In theory shopping telly with its wonderful returns policy circumvented the necessity of knowing thyself. The anticipated joy of never having to wear clothing that was fine in the changing room but too tight, too scratchy, too riding up every time you breathed, too shrinking in the wash and just no good, in real life, was very beguiling. I remember some dreadful clothing I was bought as a child. I had a brown houndstooth check suit with a short sleeved top and a skirt that were edged with a brown trim made of razor blades. I had red weals round my neck, arms and knees after half an hour. I had to wear it until I grew out of it. I grew slowly and still do. Maybe that’s why I have lumpy knees now. It’s an allergic reaction.
My basic problem is keeping stuff, in every way. Clothing arrives, I like it so I do not wear it because it is new. Crafting supplies arrive. I like them but I have to wash the kitchen floor before I will allow myself to play with the stuff, then I need to wash the old clothes, then vacuum, then I am too tired to do anything, then it is bedtime.
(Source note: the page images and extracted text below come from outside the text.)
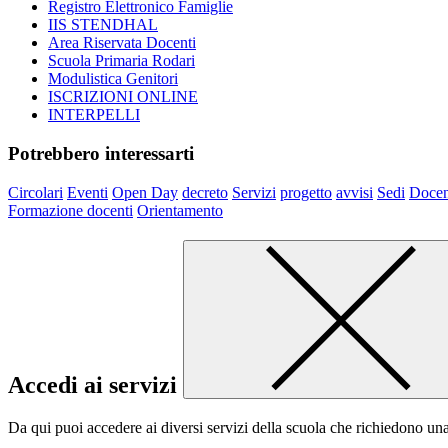
Registro Elettronico Famiglie
IIS STENDHAL
Area Riservata Docenti
Scuola Primaria Rodari
Modulistica Genitori
ISCRIZIONI ONLINE
INTERPELLI
Potrebbero interessarti
Circolari
Eventi
Open Day
decreto
Servizi
progetto
avvisi
Sedi
Docen
Formazione docenti
Orientamento
Accedi ai servizi
Da qui puoi accedere ai diversi servizi della scuola che richiedono un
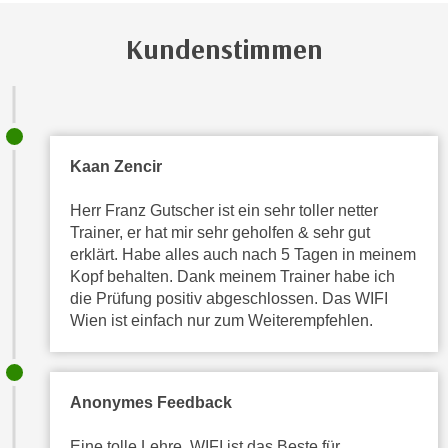
r
h
u
Kundenstimmen
t
n
a
g
n
s
g
z
e
w
m
Kaan Zencir
e
e
c
Herr Franz Gutscher ist ein sehr toller netter
s
k
Trainer, er hat mir sehr geholfen & sehr gut
s
e
erklärt. Habe alles auch nach 5 Tagen in meinem
e
g
Kopf behalten. Dank meinem Trainer habe ich
n
e
die Prüfung positiv abgeschlossen. Das WIFI
e
s
Wien ist einfach nur zum Weiterempfehlen.
n
e
S
t
c
z
Anonymes Feedback
h
t
u
.
Eine tolle Lehre. WIFI ist das Beste für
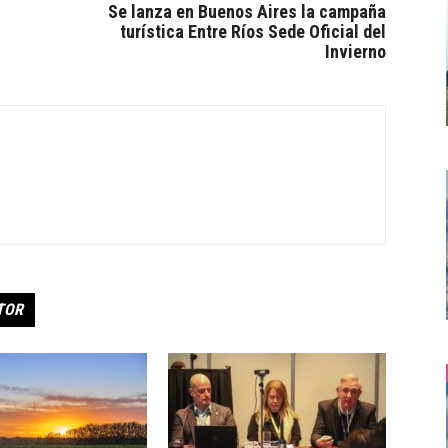
Se lanza en Buenos Aires la campaña
turística Entre Ríos Sede Oficial del
Invierno
TOR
There’s probably a syndrome for it. One day I will buy something, use it instantly and enjoy it and then throw the leftovers away. Then I wouldn’t have to have clear-outs.
Dream on.
On the other hand I am currently wearing a jumper I bought in a sale three years ago, for the first time, it is extremely orange, very warm, and the taint of spending money on clothes just for myself appears to have evaporated in the wardrobe.